A URL of this Internet Draft is:
http://datatracker.ietf.org/doc/draft-ietf-kitten-gss-loop/


Ballot Text

Technical Summary

  This document provides guidance for implementing the GSS
  negotiation loop.  It describes expectations of application
  protocols that use GSSAPI, such as error reporting and separation
  of application data from security negotiation data; the expected
  inputs and outputs for GSS_Accept_sec_context() and 
  GSS_Init_sec_context(), including how various status codes should
  be handled; and what applications are expected to do once the loop
  completes.  This document also describes what applications should
  do with unexpected state conditions.

Working Group Summary

  This document went through two separate Working Group Last Calls
  with extensive discussion from a number of participants.

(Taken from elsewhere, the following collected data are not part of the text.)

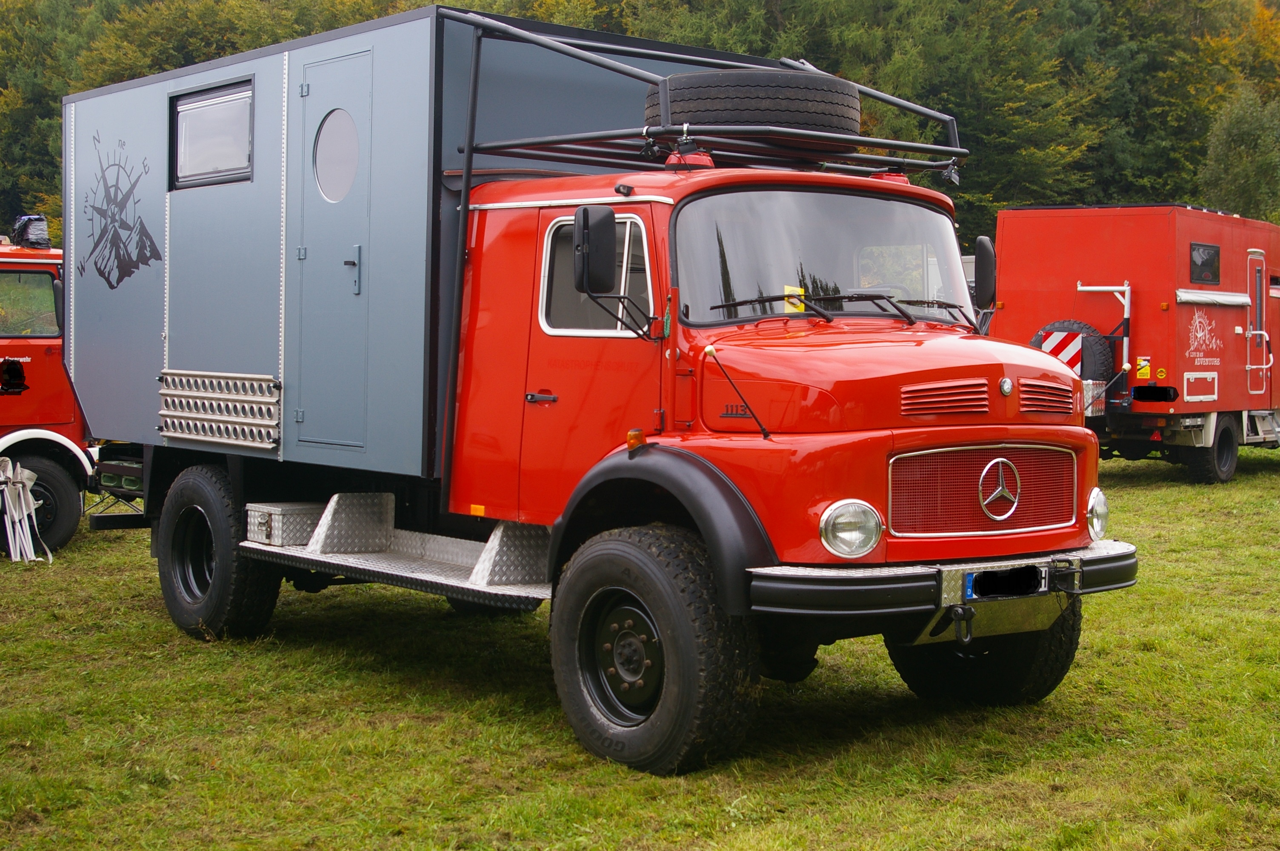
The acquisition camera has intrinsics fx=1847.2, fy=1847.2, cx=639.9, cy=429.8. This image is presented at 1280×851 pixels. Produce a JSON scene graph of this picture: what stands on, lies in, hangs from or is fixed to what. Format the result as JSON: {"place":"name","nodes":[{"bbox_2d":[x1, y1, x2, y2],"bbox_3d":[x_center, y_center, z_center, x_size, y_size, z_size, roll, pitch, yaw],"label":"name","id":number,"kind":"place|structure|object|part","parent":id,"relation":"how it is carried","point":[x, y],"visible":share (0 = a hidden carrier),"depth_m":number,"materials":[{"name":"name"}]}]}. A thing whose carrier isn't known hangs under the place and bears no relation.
{"place":"outdoors","nodes":[
{"label":"outdoors","id":0,"kind":"place"},
{"bbox_2d":[0,440,1279,850],"label":"lawn","id":1,"kind":"structure","parent":0,"point":[1143,490],"materials":[{"name":"green plant"}]},
{"bbox_2d":[0,460,54,564],"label":"folding chair","id":2,"kind":"object","parent":1,"relation":"on","point":[18,484],"visible":0.98,"depth_m":11.97,"materials":[{"name":"white metal"}]},
{"bbox_2d":[0,224,95,555],"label":"red truck","id":3,"kind":"object","parent":1,"relation":"on","point":[41,348],"visible":0.54,"depth_m":12.73,"materials":[{"name":"red metal"}]},
{"bbox_2d":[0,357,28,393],"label":"emblem","id":4,"kind":"object","parent":3,"relation":"attached to","point":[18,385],"visible":0.99,"depth_m":12.60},
{"bbox_2d":[0,268,62,339],"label":"side window","id":5,"kind":"structure","parent":3,"relation":"in","point":[31,331],"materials":[{"name":"glass"}]},
{"bbox_2d":[11,213,51,247],"bbox_3d":[-4.528,-1.470,13.696,0.326,0.290,0.387,-2,4,-43],"label":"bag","id":6,"kind":"object","parent":3,"relation":"on","point":[41,234],"visible":0.78,"depth_m":13.57,"materials":[{"name":"black plastic"}]},
{"bbox_2d":[72,0,1134,781],"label":"red truck","id":7,"kind":"object","parent":1,"relation":"on","point":[980,381],"visible":0.95,"depth_m":7.61,"materials":[{"name":"red metal"}]},
{"bbox_2d":[157,368,280,449],"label":"sand ladders","id":8,"kind":"object","parent":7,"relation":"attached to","point":[271,381],"visible":0.98,"depth_m":8.98,"materials":[{"name":"silver metal"}]},
{"bbox_2d":[243,501,327,546],"bbox_3d":[-1.676,0.456,9.062,0.409,0.191,0.413,-2,4,-43],"label":"metal toolbox","id":9,"kind":"object","parent":7,"relation":"on","point":[301,524],"visible":0.78,"depth_m":8.89,"materials":[{"name":"metal"}]},
{"bbox_2d":[297,43,371,453],"bbox_3d":[-1.399,-0.712,8.549,0.112,1.905,0.782,-2,4,-43],"label":"door","id":10,"kind":"structure","parent":7,"relation":"in","point":[336,70],"depth_m":8.51,"materials":[{"name":"grey metal"}]},
{"bbox_2d":[312,106,359,202],"bbox_3d":[-1.453,-1.354,8.829,0.145,0.524,0.350,-2,4,-43],"label":"round window","id":11,"kind":"structure","parent":10,"relation":"in","point":[334,127],"depth_m":8.82,"materials":[{"name":"grey glass"}]},
{"bbox_2d":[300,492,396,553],"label":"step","id":12,"kind":"object","parent":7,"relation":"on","point":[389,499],"visible":0.97,"depth_m":8.72,"materials":[{"name":"metal"}]},
{"bbox_2d":[240,497,551,609],"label":"step","id":13,"kind":"object","parent":7,"relation":"attached to","point":[299,554],"visible":0.71,"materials":[{"name":"silver metal"}]},
{"bbox_2d":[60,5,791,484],"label":"container","id":14,"kind":"object","parent":7,"relation":"on","point":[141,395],"visible":0.57,"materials":[{"name":"grey metal"}]},
{"bbox_2d":[83,128,163,293],"bbox_3d":[-2.750,-1.173,9.772,0.038,0.816,0.704,-2,4,-43],"label":"decal","id":15,"kind":"object","parent":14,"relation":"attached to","point":[151,241],"visible":0.98,"depth_m":9.76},
{"bbox_2d":[168,79,254,189],"bbox_3d":[-2.194,-1.523,9.594,0.126,0.557,0.971,-2,4,-43],"label":"window","id":16,"kind":"structure","parent":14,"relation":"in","point":[189,102],"depth_m":9.62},
{"bbox_2d":[571,206,615,295],"bbox_3d":[-0.182,-0.697,7.072,0.176,0.348,0.200,-2,4,-43],"label":"side mirror","id":17,"kind":"object","parent":7,"relation":"attached to","point":[587,217],"visible":0.98,"depth_m":6.99,"materials":[{"name":"black plastic"}]},
{"bbox_2d":[539,214,652,337],"bbox_3d":[-0.138,-0.609,7.197,0.159,0.521,0.702,-2,4,-43],"label":"side window","id":18,"kind":"structure","parent":7,"relation":"in","point":[627,224],"depth_m":7.16,"materials":[{"name":"clear"}]},
{"bbox_2d":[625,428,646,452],"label":"turn signal","id":19,"kind":"object","parent":7,"relation":"attached to","point":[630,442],"visible":0.87,"depth_m":6.63,"materials":[{"name":"orange plastic"}]},
{"bbox_2d":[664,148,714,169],"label":"beacon light","id":20,"kind":"object","parent":7,"relation":"on","point":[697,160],"visible":0.52,"depth_m":7.27,"materials":[{"name":"red"}]},
{"bbox_2d":[448,10,969,181],"bbox_3d":[0.416,-1.413,8.070,1.907,0.671,1.779,-2,4,-43],"label":"roof rack","id":21,"kind":"object","parent":7,"relation":"on","point":[952,150],"visible":0.68,"depth_m":7.85,"materials":[{"name":"metal"}]},
{"bbox_2d":[642,69,860,136],"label":"spare tire","id":22,"kind":"object","parent":21,"relation":"on","point":[815,122],"visible":0.77,"depth_m":7.60,"materials":[{"name":"black rubber"}]},
{"bbox_2d":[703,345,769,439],"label":"marker rod","id":23,"kind":"object","parent":7,"relation":"attached to","point":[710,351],"visible":0.99,"depth_m":6.52,"materials":[{"name":"black"}]},
{"bbox_2d":[668,187,974,328],"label":"windshield","id":24,"kind":"object","parent":7,"relation":"in","point":[682,284],"visible":0.56,"depth_m":7.54,"materials":[{"name":"clear glass"}]},
{"bbox_2d":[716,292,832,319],"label":"windshield wiper","id":25,"kind":"object","parent":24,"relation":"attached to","point":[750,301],"visible":0.94,"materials":[{"name":"black metal"}]},
{"bbox_2d":[782,284,805,312],"bbox_3d":[0.605,-0.506,7.270,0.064,0.132,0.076,-2,4,-43],"label":"yellow sticker","id":26,"kind":"object","parent":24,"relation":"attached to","point":[795,301],"visible":0.63,"depth_m":7.26,"materials":[{"name":"yellow paper"}]},
{"bbox_2d":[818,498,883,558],"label":"headlight","id":27,"kind":"object","parent":7,"relation":"attached to","point":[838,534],"visible":0.96,"depth_m":6.23,"materials":[{"name":"glass"}]},
{"label":"hood","id":28,"kind":"part","parent":7,"relation":"part of","materials":[{"name":"red metal"}]},
{"bbox_2d":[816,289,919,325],"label":"windshield wiper","id":29,"kind":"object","parent":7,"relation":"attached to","point":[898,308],"visible":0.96,"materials":[{"name":"black metal"}]},
{"bbox_2d":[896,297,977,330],"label":"windshield wiper","id":30,"kind":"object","parent":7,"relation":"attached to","point":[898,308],"visible":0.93,"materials":[{"name":"black metal"}]},
{"bbox_2d":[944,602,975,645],"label":"tow hook","id":31,"kind":"object","parent":7,"relation":"hanging from","point":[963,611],"visible":0.94,"depth_m":6.39,"materials":[{"name":"black metal"}]},
{"bbox_2d":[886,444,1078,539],"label":"grille","id":32,"kind":"object","parent":7,"relation":"in","point":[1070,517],"visible":0.93,"depth_m":6.80,"materials":[{"name":"red metal"}]},
{"bbox_2d":[973,235,997,307],"bbox_3d":[1.603,-0.743,8.590,0.178,0.352,0.199,-2,4,-43],"label":"side mirror","id":33,"kind":"object","parent":7,"relation":"attached to","point":[988,254],"visible":0.73,"depth_m":8.50,"materials":[{"name":"black plastic"}]},
{"bbox_2d":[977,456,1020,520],"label":"emblem","id":34,"kind":"object","parent":7,"relation":"attached to","point":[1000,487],"visible":0.97,"depth_m":6.80,"materials":[{"name":"silver metal"}]},
{"bbox_2d":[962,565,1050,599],"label":"license plate","id":35,"kind":"object","parent":7,"relation":"attached to","point":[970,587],"visible":0.88,"depth_m":6.70,"materials":[{"name":"metal"}]},
{"bbox_2d":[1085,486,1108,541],"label":"headlight","id":36,"kind":"object","parent":7,"relation":"attached to","point":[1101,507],"visible":0.71,"depth_m":7.25,"materials":[{"name":"clear glass"}]},
{"bbox_2d":[988,202,1279,485],"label":"truck","id":37,"kind":"object","parent":1,"relation":"on","point":[1020,291],"visible":0.79,"depth_m":18.88,"materials":[{"name":"red metal"}]},
{"bbox_2d":[1037,327,1083,370],"bbox_3d":[4.332,-0.761,18.911,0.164,0.576,0.574,-2,4,-43],"label":"warning sign","id":38,"kind":"object","parent":37,"relation":"attached to","point":[1075,351],"visible":0.58,"depth_m":18.86,"materials":[{"name":"metal"}]},
{"bbox_2d":[1029,320,1114,382],"bbox_3d":[4.335,-0.725,18.471,0.566,0.761,0.822,-2,4,-43],"label":"spare tire","id":39,"kind":"object","parent":37,"relation":"attached to","point":[1101,353],"visible":0.53,"depth_m":18.23,"materials":[{"name":"black rubber"}]},
{"bbox_2d":[1076,281,1132,377],"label":"spare wheel carrier","id":40,"kind":"object","parent":37,"relation":"attached to","point":[1125,308],"visible":0.75,"depth_m":19.17,"materials":[{"name":"metal"}]},
{"bbox_2d":[1135,356,1151,378],"bbox_3d":[4.877,-0.594,17.908,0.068,0.236,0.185,-2,4,-43],"label":"warning sign","id":41,"kind":"object","parent":37,"relation":"attached to","point":[1143,370],"visible":0.97,"depth_m":17.89,"materials":[{"name":"yellow"}]},
{"bbox_2d":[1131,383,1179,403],"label":"license plate","id":42,"kind":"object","parent":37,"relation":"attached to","point":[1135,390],"visible":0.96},
{"bbox_2d":[1183,371,1218,401],"bbox_3d":[5.629,-0.422,18.552,0.576,0.352,0.129,-2,4,-43],"label":"hatch","id":43,"kind":"object","parent":37,"relation":"in","point":[1191,375],"visible":0.96,"depth_m":18.54,"materials":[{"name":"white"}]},
{"bbox_2d":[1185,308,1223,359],"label":"decal","id":44,"kind":"object","parent":37,"relation":"attached to","point":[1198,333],"visible":0.97,"depth_m":18.66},
{"bbox_2d":[1188,241,1220,283],"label":"window","id":45,"kind":"structure","parent":37,"relation":"in","point":[1208,259],"depth_m":19.22,"materials":[{"name":"black glass"}]},
{"bbox_2d":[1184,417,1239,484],"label":"wheel","id":46,"kind":"object","parent":37,"relation":"attached to","point":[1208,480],"visible":0.89,"depth_m":19.00,"materials":[{"name":"black rubber"}]},
{"bbox_2d":[1175,288,1249,306],"bbox_3d":[5.783,-1.329,18.570,1.480,0.156,0.344,-2,4,-43],"label":"rolled awning","id":47,"kind":"object","parent":37,"relation":"attached to","point":[1193,298],"visible":0.94,"depth_m":18.39,"materials":[{"name":"white"}]},
{"bbox_2d":[1246,251,1267,398],"bbox_3d":[6.594,-1.033,19.895,0.736,1.658,0.243,-2,4,-43],"label":"door","id":48,"kind":"structure","parent":37,"relation":"in","point":[1248,355],"depth_m":19.83,"materials":[{"name":"metal"}]},
{"label":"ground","id":49,"kind":"structure","parent":0},
{"bbox_2d":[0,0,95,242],"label":"tree","id":50,"kind":"object","parent":49,"relation":"on","point":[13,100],"visible":0.47,"depth_m":52.23,"materials":[{"name":"green plant"}]},
{"bbox_2d":[7,0,1279,257],"label":"forest","id":51,"kind":"object","parent":49,"relation":"on","point":[432,1],"visible":0.25,"materials":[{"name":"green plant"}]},
{"bbox_2d":[1199,83,1279,221],"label":"tree","id":52,"kind":"object","parent":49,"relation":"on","point":[1238,127],"visible":0.82,"depth_m":45.79,"materials":[{"name":"green plant"}]}
]}

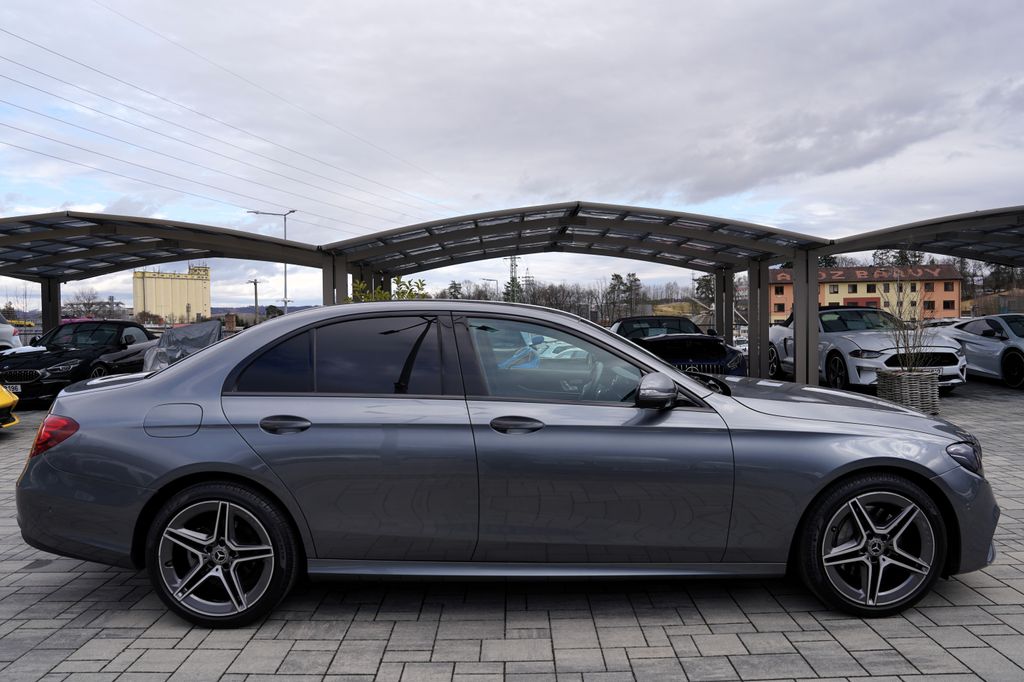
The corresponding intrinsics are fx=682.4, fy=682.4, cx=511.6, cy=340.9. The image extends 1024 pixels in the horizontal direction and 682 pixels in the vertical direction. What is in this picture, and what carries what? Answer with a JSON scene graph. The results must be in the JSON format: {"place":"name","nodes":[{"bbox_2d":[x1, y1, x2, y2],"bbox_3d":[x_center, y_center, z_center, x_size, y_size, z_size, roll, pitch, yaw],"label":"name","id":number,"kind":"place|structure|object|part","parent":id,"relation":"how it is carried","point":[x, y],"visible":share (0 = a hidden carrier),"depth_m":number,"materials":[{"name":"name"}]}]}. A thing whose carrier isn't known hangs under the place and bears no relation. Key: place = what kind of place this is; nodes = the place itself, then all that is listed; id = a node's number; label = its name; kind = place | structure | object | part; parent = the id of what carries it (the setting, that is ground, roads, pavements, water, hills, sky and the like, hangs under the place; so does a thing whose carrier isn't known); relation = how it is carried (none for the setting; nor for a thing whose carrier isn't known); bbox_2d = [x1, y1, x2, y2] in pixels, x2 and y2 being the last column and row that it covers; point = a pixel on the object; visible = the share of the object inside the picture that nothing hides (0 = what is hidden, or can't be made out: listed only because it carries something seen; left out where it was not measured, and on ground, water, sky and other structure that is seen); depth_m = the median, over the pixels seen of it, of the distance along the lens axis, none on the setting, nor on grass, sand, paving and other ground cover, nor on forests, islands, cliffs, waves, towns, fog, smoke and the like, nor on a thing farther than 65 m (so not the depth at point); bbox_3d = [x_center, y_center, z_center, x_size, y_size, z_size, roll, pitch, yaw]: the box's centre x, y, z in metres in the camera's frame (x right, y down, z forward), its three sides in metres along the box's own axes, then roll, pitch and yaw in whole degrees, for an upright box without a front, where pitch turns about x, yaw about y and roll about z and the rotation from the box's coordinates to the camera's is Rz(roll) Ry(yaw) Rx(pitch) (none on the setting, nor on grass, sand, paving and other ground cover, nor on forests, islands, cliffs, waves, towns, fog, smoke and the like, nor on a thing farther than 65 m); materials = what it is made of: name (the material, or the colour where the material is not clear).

  One concern discussed is if this document should normatively update
  RFC 2743 or if it should "merely" provide application developers
  guidnace for how to work with GSSAPI as it exists today.
  The consensus ultimately was for this document to provide guidance
  for the current state of the art.

  Another major concern was the behavior when a context token is
  received after the security context is established.  The consensus
  was for implementers to always call GSS_Process_context_token(),
  then call GSS_Inquire_context() to determine the usability of the
  security context, and call GSS_Delete_sec_context() to clean up.
  This document acknowledges that the current state of GSSAPI
  implementations renders the security context unusable when such
  context tokens are processed.

  In the course of discussing and updating this document, erratum
  4151 was filed against RFC 2743 regarding the output of
  GSS_Process_context_token().  The erratum has not yet been
  formally discussed or verified in the Working Group.

Document Quality

  This is informational and seems good to the AD.

   I-D nits asked about the code fragment but the authors/chairs
   discussed that and prefer to note add begin/end as the code
   is one fragment in it's own sub-section with a comment to the
   same effect.

Personnel

   Matthew Miller (kitten WG co-chair) is the document shepherd and
   Stephen Farrell is the responsible Area Director.